Well, here perhaps I can help. For the eight or so of you who still read this on occasion, I will share some of the amazing authors I met or heard about this weekend. I will make the effort to find the small Catholic presses, the literary journals, and yes, the chapbooks of whoever is working toward goodness, truth, and beauty in their writing.
Will you join me?
So that’s my manifesto…and here is installment #1. Probably the longest one I’ll ever do, since I have three days worth of awesome to lay out for you. So here goes.
I was privileged to hear a reading by Randy Boyagoda from his forthcoming book Original Prin. It included pickleball. I was sold. The bad news is, it doesn’t come out until Fall 2018. I will be holding my breath. He does have two previous books, Governor of the Northern Province and Beggar’s Feast.
After hearing Suzanne Wolfe speak, I’m also ready to pick up Confessions of X. And get a subscription to Image, to which I arrive at shamefully late.
I am currently working on Valerie Sayers’ The Powers and loving it. Be aware it is not as fast-paced as some novels, but I fell in love with the grandma at once, and was bowled over to read about the Catholic-worker wanna-be and his encounters with Dorothy Day. Who writes about that?!? Valerie Sayers does. I’m only three chapters in…but I’m recommending it anyway.
David Russell Mosley’s On the Edges of Elfland sounds like a party to me. Starting to realize I may have all my reading for the rest of the year planned out after this post…
A great surprise was to find that my friend from Baton Rouge, Karen Ullo, was not only at the conference, but on the panels and selling her book. It’s not for the faint of heart, but Jennifer the Damned follows an orphan vampire raised by nuns. “Why a vampire book?” I asked. “Because no one deals with the importance (and implications) of the Church in these vampire stories.” Karen does. Be warned: it is scary. I might let Craig read this one. But if you want horror with depth, this might be the book for you.
I have been trying to add poetry to my diet, but wasn’t sure where to look. Problem solved! The bookstore sold out of Mary Szybist’s Incarnadine, so I am ordering it. I was on the verge of tears three times listening to her insights from studying images of the Annunciation, and the poems which they inspired for her.
I skipped it, unfortunately, but many people were blown away by Natalie Diaz’s talk. Check out When My Brother Was an Aztec.
Children’s/ Middle Grade/ YA
Amy Cattapan has written a highly-acclaimed book on teen suicide, Angelhood, which she hopes will succeed in opening up conversations about such a difficult topic between teens and their parents. Again, haven’t read it (yet), but Amy is amazing. Excited to get to this one.

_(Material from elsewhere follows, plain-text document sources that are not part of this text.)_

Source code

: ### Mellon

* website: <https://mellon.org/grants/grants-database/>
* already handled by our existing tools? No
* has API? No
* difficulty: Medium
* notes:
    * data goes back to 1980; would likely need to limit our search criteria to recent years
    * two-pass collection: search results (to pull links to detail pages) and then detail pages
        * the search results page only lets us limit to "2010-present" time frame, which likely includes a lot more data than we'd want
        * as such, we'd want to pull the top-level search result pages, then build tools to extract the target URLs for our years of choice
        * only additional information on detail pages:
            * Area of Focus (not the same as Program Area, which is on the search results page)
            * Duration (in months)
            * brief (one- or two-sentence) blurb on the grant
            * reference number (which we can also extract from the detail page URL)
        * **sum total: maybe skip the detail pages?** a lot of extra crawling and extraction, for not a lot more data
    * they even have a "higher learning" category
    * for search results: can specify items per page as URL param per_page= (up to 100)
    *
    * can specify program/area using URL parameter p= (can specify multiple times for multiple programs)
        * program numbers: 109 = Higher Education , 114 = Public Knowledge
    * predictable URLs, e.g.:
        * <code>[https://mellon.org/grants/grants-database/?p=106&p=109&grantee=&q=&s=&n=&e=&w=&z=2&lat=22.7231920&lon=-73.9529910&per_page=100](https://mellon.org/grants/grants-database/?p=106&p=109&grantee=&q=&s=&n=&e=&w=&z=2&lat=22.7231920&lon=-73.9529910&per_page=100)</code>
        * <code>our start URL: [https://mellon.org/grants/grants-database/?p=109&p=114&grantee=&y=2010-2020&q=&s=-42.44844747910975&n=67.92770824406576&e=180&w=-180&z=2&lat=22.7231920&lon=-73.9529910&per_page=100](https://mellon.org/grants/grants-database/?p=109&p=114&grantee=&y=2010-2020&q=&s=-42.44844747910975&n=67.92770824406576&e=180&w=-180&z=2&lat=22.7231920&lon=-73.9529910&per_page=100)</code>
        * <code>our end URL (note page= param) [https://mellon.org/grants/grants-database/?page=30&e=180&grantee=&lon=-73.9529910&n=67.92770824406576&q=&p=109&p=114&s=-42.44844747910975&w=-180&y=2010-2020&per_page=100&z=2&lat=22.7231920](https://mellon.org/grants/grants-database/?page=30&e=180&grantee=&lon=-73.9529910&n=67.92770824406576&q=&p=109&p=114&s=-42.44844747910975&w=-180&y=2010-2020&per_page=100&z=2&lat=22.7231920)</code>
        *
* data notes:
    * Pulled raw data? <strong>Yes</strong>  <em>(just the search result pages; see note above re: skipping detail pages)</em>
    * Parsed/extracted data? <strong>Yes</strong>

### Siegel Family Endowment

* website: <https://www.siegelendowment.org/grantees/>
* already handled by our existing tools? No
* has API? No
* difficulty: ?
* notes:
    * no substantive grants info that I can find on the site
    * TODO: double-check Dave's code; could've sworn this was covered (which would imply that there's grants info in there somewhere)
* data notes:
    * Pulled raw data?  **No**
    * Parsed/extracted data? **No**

Heather King delivered a beautiful, encouraging, kick-in-the-pants address for the conference. I can recommend her post here unabashedly, and I can’t wait to read more of her gorgeous writing in Parched, Redeemed, or Shirt of Flame.
Ken Garcia has a memoir coming out soon called Pilgrim River about finding God in the wilderness. His reading at the conference included a geologist who cursed in geological terms…my favorite might have included the words “tiny precambrian brain.” I was rolling.
The Strange Pilgrims blog duo, Jessica Mesman-Griffith and Jonathan Ryan are coming out with Strange Journey: How Two Homesick Pilgrims Stumbled Back into the Catholic Church. Again, the reading was wonderful, and I’m looking forward to the rest. This is not your grandmother’s come-to-Jesus story.
Other Stuff worth checking out
Film: In Pursuit of Silence (forthcoming)
Image (literary journal)
Dappled Things (literary journal)
Sick Pilgrims (blog thingy)
Wiseblood Books (publisher)
So. I guess that’s a start. Looks like I will be busy. There are amazing, holy (well, mostly holy – like any of us!), engaging writers out there in the Catholic world. Come, read their stories with me, and be transformed!